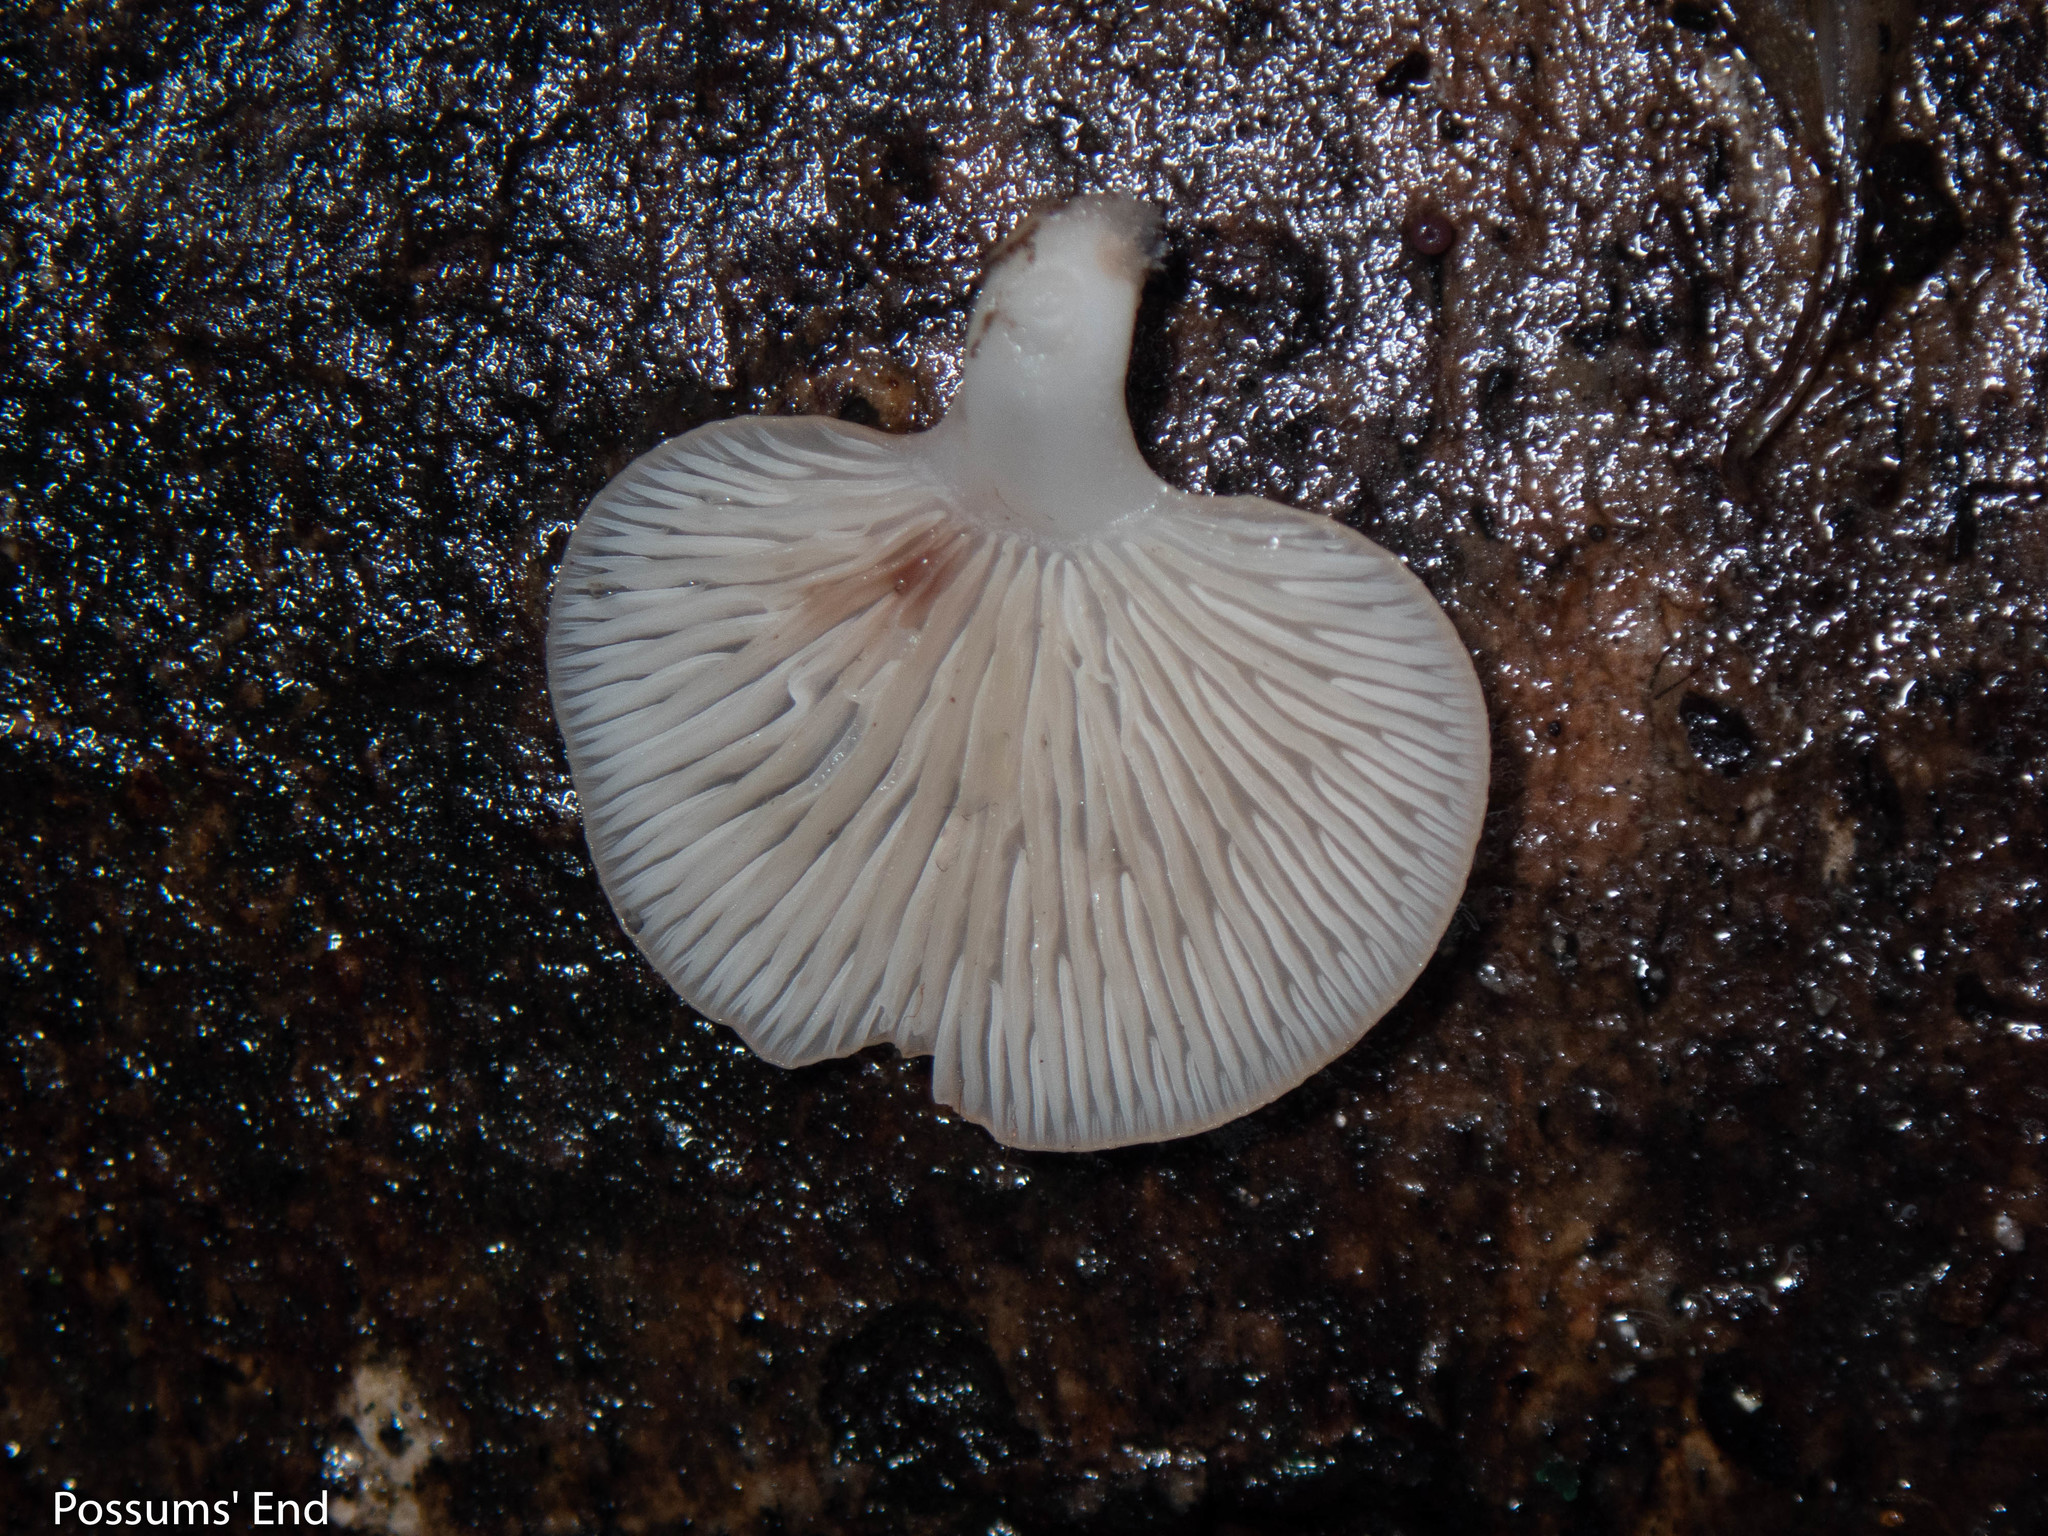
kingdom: Fungi
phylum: Basidiomycota
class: Agaricomycetes
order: Agaricales
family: Mycenaceae
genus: Panellus
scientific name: Panellus longinquus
══════
YOUR INSTRUCTIONS: Can you rewrite the data with "scientific name" changed to "species" throughout, keeping every other word as it is and leaving the pictures out?

ANSWER TO THIS PROBLEM:
kingdom: Fungi
phylum: Basidiomycota
class: Agaricomycetes
order: Agaricales
family: Mycenaceae
genus: Panellus
species: Panellus longinquus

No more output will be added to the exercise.